(Stored dataset items)
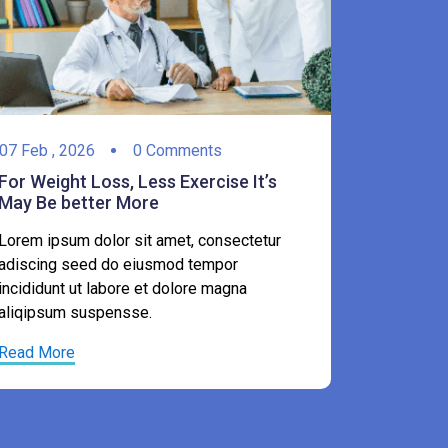
07
Feb ,
2
07
Feb ,
2026
0 Comments
For Weigh
For Weight Loss, Less Exercise It’s
May Be b
May Be better More
Lorem ips
Lorem ipsum dolor sit amet, consectetur
adiscing 
adiscing seed do eiusmod tempor
incididunt
incididunt ut labore et dolore magna
aliqipsum
aliqipsum suspensse.
Read Mor
Read More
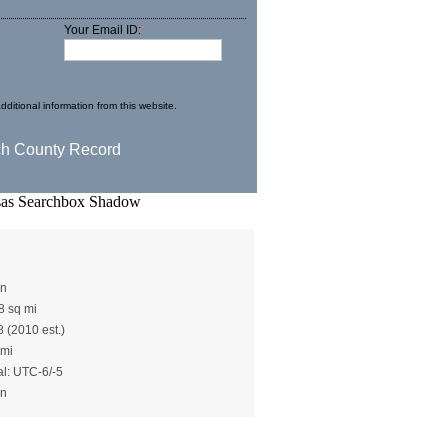
Your Email ID:
*
dditional information from this website.
ley()
en
8 sq mi
8 (2010 est.)
 mi
al: UTC-6/-5
en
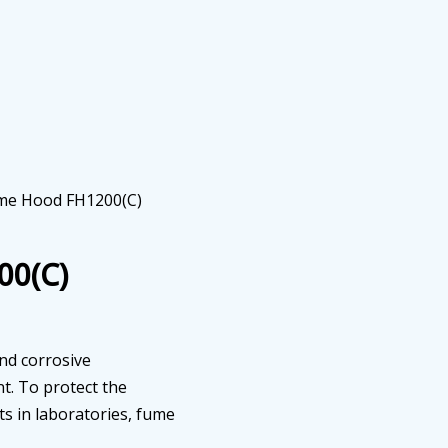
ume Hood FH1200(C)
00(C)
and corrosive
t. To protect the
ts in laboratories, fume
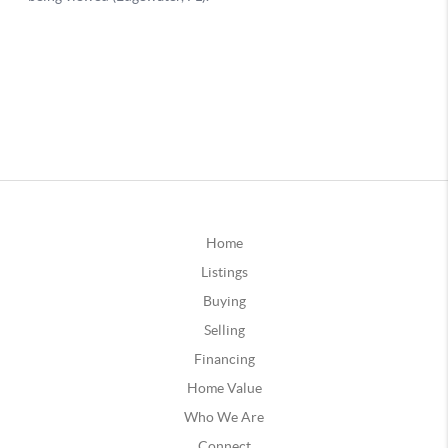
Home
Listings
Buying
Selling
Financing
Home Value
Who We Are
Connect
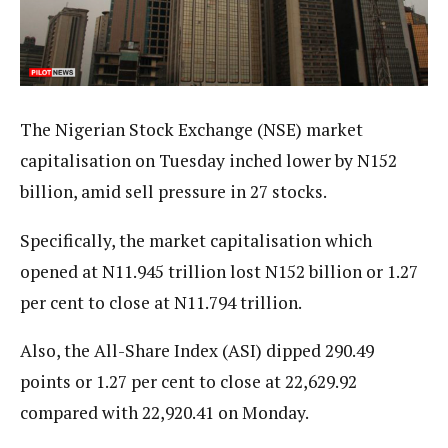
The Nigerian Stock Exchange (NSE) market
capitalisation on Tuesday inched lower by N152
billion, amid sell pressure in 27 stocks.
Specifically, the market capitalisation which
opened at N11.945 trillion lost N152 billion or 1.27
per cent to close at N11.794 trillion.
Also, the All-Share Index (ASI) dipped 290.49
points or 1.27 per cent to close at 22,629.92
compared with 22,920.41 on Monday.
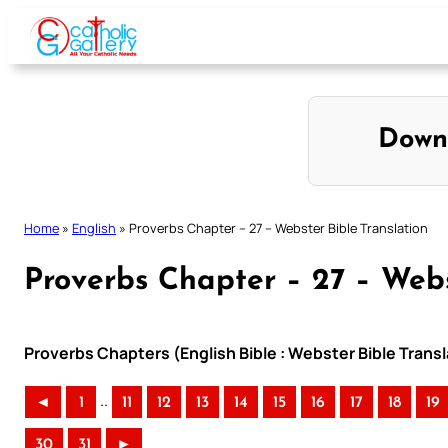
Skip
to
content
Down
Home
»
English
»
Proverbs Chapter – 27 – Webster Bible Translation
Proverbs Chapter – 27 – Webs
Proverbs Chapters (English Bible : Webster Bible Transl
..
◄
1
11
12
13
14
15
16
17
18
19
30
31
►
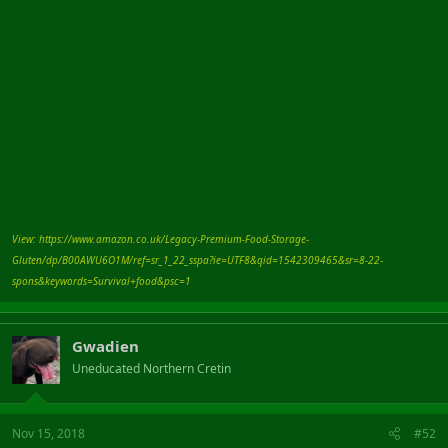
View: https://www.amazon.co.uk/Legacy-Premium-Food-Storage-
Gluten/dp/B00AWU6O1M/ref=sr_1_22_sspa?ie=UTF8&qid=1542309465&sr=8-22-
spons&keywords=Survival+food&psc=1
Gwadien
Uneducated Northern Cretin
Nov 15, 2018
#52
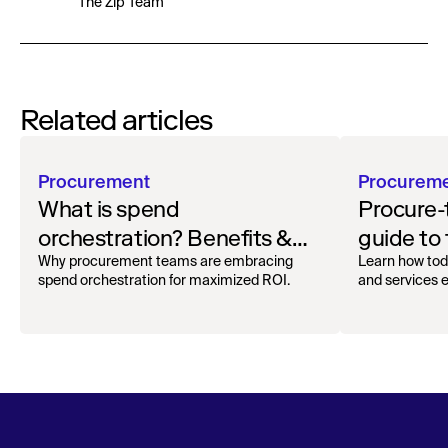
The Zip Team
Related articles
Procurement
Procurem
What is spend
Procure-
orchestration? Benefits &
guide to
how to get started
oversigh
Why procurement teams are embracing
Learn how tod
spend orchestration for maximized ROI.
and services ef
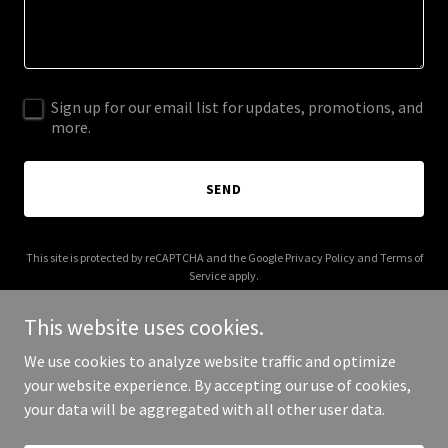
Sign up for our email list for updates, promotions, and
more.
SEND
This site is protected by reCAPTCHA and the Google
Privacy Policy
and
Terms of
Service
apply.
This website uses cookies.
We use cookies to analyze website traffic and optimize
your website experience. By accepting our use of cookies,
Copyright © 2025 Get Leap - All Rights Reserved.
your data will be aggregated with all other user data.
Powered by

● **What this task involves**: A single number is the whole answer: the tally of lines in the entries that hold "Lorem".

● **Response to the task**: 2